David Mohler has a thriving practice treating orthopedic cancer patients and a comfortable Silicon Valley life. He also has had a $10,000 price on his head, done surgery in primitive jungle huts, and bounced in a jeep along rutted roads headed to patients with no other medical care options.
His dual life—Stanford-affliated surgeon and war-zone doctor—began more than 20 years ago when Mohler, then a recent graduate of Cornell’s medical school, volunteered with a civilian group treating Afghan victims of the Soviet army. Inspired by the work of the U.S. Army Special Forces, Mohler signed up as a battalion surgeon in the Reserve.
While in the Special Forces, Mohler heard about and joined Refugee Relief International. The tiny nonprofit (about 40 volunteers and an annual budget around $25,000) is filled with former soldiers who can sneak uninvited across borders, handle a gun and carry all of their medical supplies in a 60-pound backpack. “Our niche in the charity world is we are a group who goes to where the refugees are being created and tries to bring them help as soon as possible,” says physician’s assistant John Padgett, PhD.
Their medical work sometimes has political consequences. In 1996, while still active in the Reserve (he resigned his commission as a major in 1999), Mohler was in Cambodia as part of an Army mission to get the last of the Khmer Rouge to surrender. He was working out of a converted barn when he saw a family with a boy with a cleft lip walk by. “Grab those people,” he told a colleague. After getting permission to switch to his Refugee Relief hat (“The dividing line is strong—you can’t mix the two,” he says), Mohler operated. The surgery went well—“the mom was beside herself that her disfigured son, whom no one would talk to, looked beautiful,” Mohler remembers—and word spread about the event. Within days approximately 3,000 of the enemy had switched sides. Mohler believes his surgery contributed. “That was one of those huge impact ones,” he says. “It’s not just, ‘surrender,’ but ‘surrender and we will take care of you and change your lives for the better.’”
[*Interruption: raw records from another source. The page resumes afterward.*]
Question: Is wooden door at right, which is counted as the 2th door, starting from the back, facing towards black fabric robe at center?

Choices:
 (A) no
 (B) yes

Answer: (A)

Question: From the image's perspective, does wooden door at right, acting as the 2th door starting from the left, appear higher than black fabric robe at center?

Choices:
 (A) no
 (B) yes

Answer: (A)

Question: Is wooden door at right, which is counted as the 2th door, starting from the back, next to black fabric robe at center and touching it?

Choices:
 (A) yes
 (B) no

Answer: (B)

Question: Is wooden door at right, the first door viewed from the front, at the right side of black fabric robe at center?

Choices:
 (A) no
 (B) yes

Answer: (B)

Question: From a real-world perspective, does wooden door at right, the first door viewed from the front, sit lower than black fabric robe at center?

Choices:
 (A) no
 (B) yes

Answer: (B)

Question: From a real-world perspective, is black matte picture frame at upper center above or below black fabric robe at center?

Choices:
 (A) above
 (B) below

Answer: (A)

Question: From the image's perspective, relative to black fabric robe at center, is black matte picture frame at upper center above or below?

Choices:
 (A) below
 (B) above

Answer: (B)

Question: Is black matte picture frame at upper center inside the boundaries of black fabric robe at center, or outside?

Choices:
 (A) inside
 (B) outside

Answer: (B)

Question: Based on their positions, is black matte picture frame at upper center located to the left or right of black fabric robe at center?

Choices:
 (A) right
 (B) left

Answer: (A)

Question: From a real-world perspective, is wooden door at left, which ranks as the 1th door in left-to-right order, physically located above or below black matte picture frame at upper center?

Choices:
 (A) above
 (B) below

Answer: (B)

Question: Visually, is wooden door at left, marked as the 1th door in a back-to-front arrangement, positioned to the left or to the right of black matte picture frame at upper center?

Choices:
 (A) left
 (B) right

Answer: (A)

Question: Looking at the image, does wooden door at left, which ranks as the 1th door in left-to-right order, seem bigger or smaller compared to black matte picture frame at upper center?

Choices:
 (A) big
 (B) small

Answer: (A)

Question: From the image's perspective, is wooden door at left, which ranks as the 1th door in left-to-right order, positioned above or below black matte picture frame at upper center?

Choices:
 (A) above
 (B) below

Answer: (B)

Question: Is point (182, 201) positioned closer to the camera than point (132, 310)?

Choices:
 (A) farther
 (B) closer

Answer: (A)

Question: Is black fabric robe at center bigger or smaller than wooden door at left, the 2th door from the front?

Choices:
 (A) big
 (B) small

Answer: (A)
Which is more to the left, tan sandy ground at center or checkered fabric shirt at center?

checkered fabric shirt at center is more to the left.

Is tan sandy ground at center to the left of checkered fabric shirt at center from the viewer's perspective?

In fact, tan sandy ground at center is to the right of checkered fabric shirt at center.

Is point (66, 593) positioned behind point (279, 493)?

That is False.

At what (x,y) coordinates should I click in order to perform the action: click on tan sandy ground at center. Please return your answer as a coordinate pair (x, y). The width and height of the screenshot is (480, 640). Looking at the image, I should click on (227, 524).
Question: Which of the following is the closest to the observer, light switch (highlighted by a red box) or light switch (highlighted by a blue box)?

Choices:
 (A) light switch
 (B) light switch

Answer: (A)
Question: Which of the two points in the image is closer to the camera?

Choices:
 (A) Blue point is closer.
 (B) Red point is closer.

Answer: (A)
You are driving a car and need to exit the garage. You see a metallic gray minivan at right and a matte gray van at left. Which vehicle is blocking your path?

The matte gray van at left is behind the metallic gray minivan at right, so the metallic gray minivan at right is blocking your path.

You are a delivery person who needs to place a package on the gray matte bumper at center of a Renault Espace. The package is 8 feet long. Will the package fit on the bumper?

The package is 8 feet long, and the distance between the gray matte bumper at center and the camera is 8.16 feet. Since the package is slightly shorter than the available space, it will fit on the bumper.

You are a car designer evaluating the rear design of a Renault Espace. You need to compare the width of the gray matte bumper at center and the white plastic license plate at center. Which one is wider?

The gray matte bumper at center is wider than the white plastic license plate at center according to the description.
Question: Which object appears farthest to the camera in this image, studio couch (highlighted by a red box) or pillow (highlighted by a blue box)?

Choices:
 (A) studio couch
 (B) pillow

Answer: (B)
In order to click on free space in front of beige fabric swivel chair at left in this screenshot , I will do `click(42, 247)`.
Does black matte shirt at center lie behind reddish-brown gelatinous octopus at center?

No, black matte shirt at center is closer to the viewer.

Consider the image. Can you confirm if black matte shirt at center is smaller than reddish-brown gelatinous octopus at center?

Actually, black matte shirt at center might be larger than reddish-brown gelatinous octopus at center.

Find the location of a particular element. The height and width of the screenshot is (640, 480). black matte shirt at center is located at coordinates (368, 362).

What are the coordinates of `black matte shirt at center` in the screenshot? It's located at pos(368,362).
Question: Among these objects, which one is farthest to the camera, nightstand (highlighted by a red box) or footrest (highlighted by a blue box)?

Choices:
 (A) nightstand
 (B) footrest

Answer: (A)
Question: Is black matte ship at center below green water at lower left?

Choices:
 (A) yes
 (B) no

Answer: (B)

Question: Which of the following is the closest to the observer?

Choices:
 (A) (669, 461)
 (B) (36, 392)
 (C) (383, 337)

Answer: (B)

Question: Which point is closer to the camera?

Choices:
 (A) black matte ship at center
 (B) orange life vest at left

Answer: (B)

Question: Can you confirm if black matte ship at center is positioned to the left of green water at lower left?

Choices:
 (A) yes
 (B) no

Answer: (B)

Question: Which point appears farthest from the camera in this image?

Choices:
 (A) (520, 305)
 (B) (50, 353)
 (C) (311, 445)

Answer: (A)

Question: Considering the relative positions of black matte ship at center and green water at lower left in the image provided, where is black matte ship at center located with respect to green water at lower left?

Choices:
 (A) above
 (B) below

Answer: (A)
Not everyone is so positive. The medical team has been a target. In April 2000, the Burmese military shot up a hut that Mohler and his team had left 20 minutes before. “We were giving aid and comfort to the people they want to cleanse,” he says.
Mohler, now president of Refugee Relief International, is working hard to raise money for more missions. He continues to go on about two trips a year. One key mission: making it home each time to his wife, venture capitalist Heidi Roizen, ’80, MBA ’83, and their two daughters, 11 and 13. Mohler says he plans to continue his work “until they pry the scalpel from my cold dead fingers.”